Esta foi a segunda missão científica da OMS autorizada pela China – a primeira realizou-se em Julho, mas não teve autorização para ir a Wuhan. Mas acontece no momento em foi confirmada a primeira morte na China devido à covid-19 nos últimos oito meses, depois de ter sido declarado o fim da crise iniciada em Wuhan no Inverno passado. A morte de uma mulher gerou conversas ansiosas online, com a hashtag “nova morte do vírus em Hebei”, na rede social Weibo, relata a BBC.
Em Wuhan o ambiente é ainda de maior tensão porque foi anunciado que uma pessoa infectada com o novo coronavírus, vinda de Hebei, circulou na cidade a 3 e 4 de Janeiro, conta o Le Monde. Há hotéis que estão a recusar hóspedes de Hebei mas também de Pequim, que fica próximo. Há receio de que a cidade volte a ser encerrada, relata o diário francês.

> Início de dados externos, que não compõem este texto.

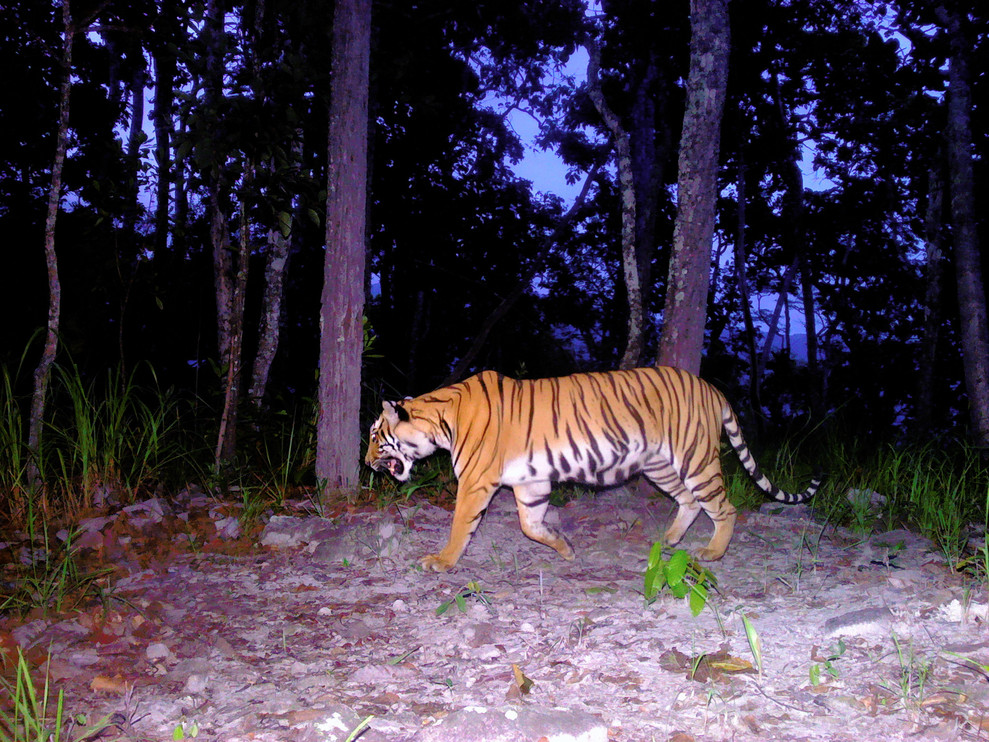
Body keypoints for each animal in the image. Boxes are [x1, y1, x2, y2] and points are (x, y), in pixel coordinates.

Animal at [365, 366, 822, 572]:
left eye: (374, 435)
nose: (366, 462)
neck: (440, 418)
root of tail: (710, 386)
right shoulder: (531, 482)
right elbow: (531, 525)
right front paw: (564, 547)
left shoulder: (475, 483)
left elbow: (462, 524)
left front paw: (441, 561)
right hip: (660, 466)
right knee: (690, 502)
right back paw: (669, 539)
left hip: (695, 459)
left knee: (724, 508)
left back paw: (712, 551)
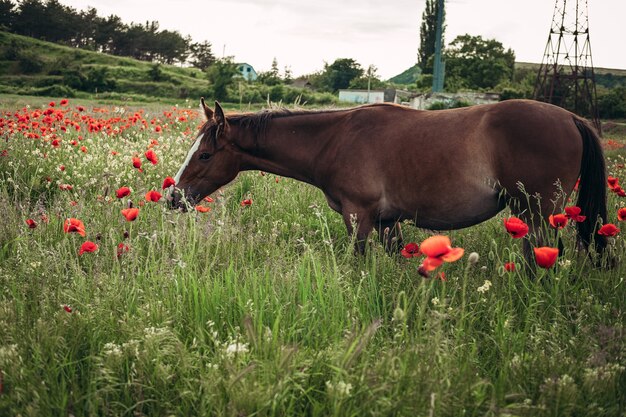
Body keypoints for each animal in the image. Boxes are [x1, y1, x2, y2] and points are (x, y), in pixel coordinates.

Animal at [168, 97, 608, 264]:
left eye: (205, 155)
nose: (173, 198)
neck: (336, 138)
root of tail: (571, 117)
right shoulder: (388, 223)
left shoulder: (359, 217)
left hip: (538, 213)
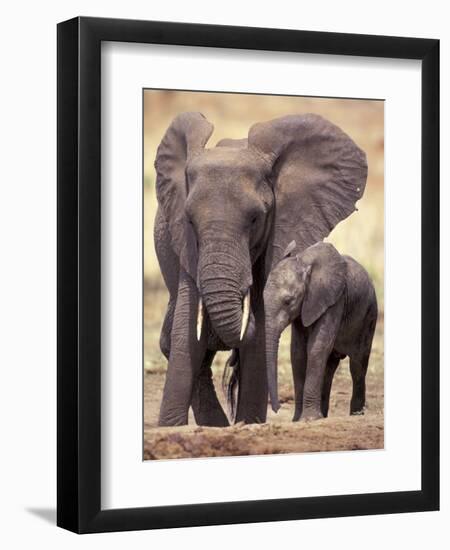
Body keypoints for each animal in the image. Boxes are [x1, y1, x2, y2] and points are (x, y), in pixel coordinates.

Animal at [264, 242, 376, 422]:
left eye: (289, 301)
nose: (277, 408)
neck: (304, 262)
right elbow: (298, 353)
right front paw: (298, 420)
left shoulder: (334, 300)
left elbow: (316, 348)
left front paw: (308, 419)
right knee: (329, 368)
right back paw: (323, 416)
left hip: (369, 317)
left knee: (358, 365)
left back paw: (356, 415)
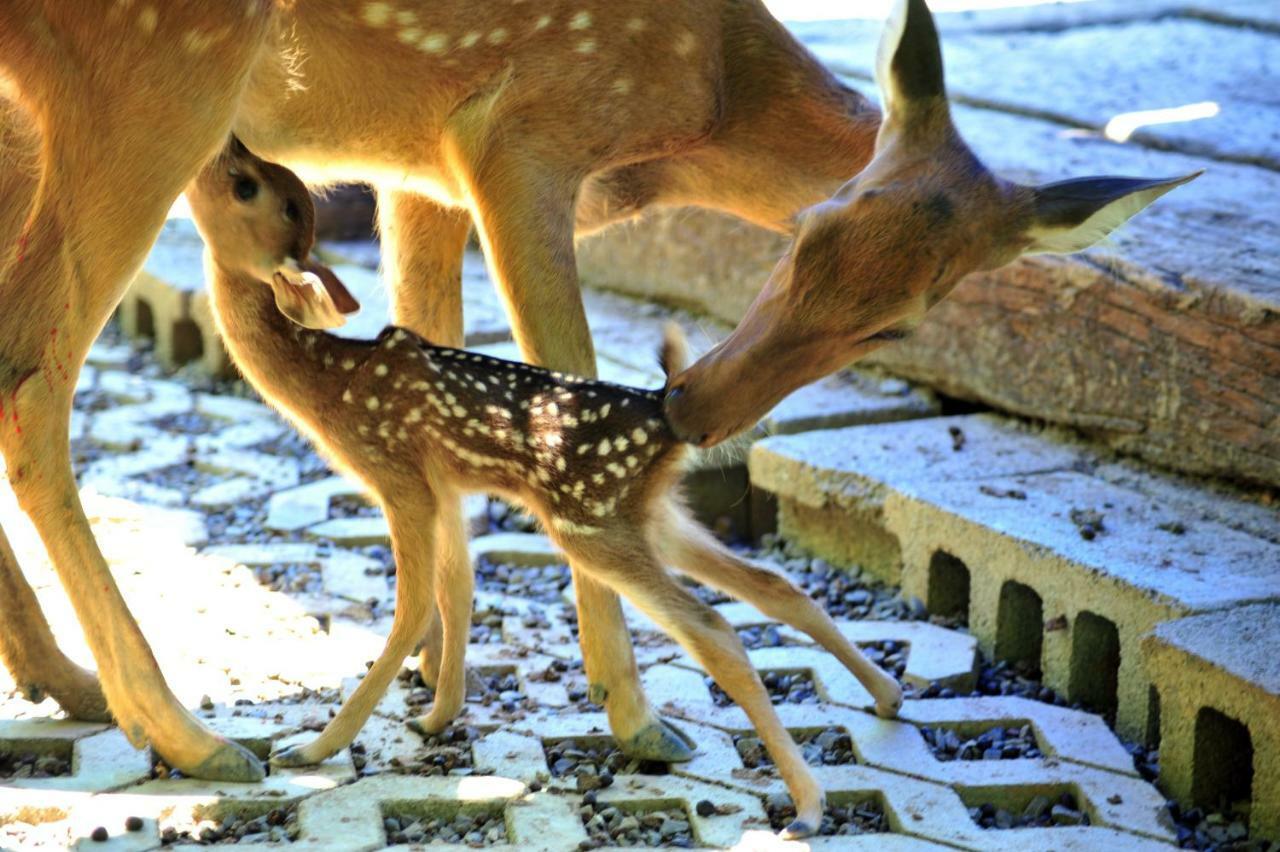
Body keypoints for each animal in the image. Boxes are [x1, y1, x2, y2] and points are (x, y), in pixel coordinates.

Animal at [0, 0, 1187, 782]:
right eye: (805, 230)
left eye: (900, 322)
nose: (698, 410)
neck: (703, 103)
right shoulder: (515, 129)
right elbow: (550, 358)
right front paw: (631, 714)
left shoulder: (419, 167)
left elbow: (438, 364)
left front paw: (437, 689)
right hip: (156, 77)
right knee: (35, 375)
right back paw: (188, 734)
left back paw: (69, 682)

O primeiro-ministro chinês, Li Keqiang, pediu há dias aos vários níveis do Governo durante um encontro do Conselho de Estado “transparência, relatórios correctos da situação, informação epidémica rápida e certeira da situação no terreno", a propósito do surtos nas províncias de Hebei e Heilongjiang.

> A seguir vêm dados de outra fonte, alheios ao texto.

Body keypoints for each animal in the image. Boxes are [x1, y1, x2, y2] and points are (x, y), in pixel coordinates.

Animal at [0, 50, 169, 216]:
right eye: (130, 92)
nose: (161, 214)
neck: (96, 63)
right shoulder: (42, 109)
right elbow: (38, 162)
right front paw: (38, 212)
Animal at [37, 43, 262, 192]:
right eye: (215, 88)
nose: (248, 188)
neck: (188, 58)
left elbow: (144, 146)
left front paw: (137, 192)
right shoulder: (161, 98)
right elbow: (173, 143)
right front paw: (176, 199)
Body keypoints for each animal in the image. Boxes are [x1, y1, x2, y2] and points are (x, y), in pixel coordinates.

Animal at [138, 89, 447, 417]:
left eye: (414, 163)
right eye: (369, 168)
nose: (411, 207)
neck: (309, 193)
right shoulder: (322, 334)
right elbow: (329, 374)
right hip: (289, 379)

A missão acontece ainda pouco tempo antes do Ano Novo chinês, que este ano acontece a 12 de Fevereiro. Nesta festa, muitos milhões de pessoas deslocam-se entre regiões, regressando às suas províncias de origem, ou simplesmente fazendo férias – o que representa um momento de especial perigo em termos epidemiológicos. Esta é também a altura em que se prepara a sessão anual do Parlamento chinês, que normalmente se realiza em Março, e envolve também a deslocação de milhares de delegados – outro risco, se se pretende conter uma doença infecciosa que se transmite pelo ar.
A China controlou a pandemia com duríssimas medidas de distanciamento social, testes em massa obrigatórios, confinamentos rigorosíssimos, confinamentos impostos com dureza militar e restrições de viagens absolutas. O aniversário do início do absoluto confinamento de Wuhan, uma cidade de 11 milhões de pessoas, será no dia 23 – mais um factor a fazer aumentar a tensão no país, quando chegam os cientistas da OMS. A sua investigação terá de se basear em grande parte em amostras biológicas que lhes serão apresentadas por cientistas chineses e não em deslocações à vontade pelo país ou pela região de Wuhan, explica a BBC.
“Pode haver ainda uma longa viagem antes de compreendermos o que aconteceu [com o novo coronavírus]”, tinha dito à agência AFP, ainda antes da viagem, Peter Ben Embarek, o cientista que lidera a missão. “Julgo que não teremos respostas claras nesta missão inicial, mas estaremos no caminho”, afirmou.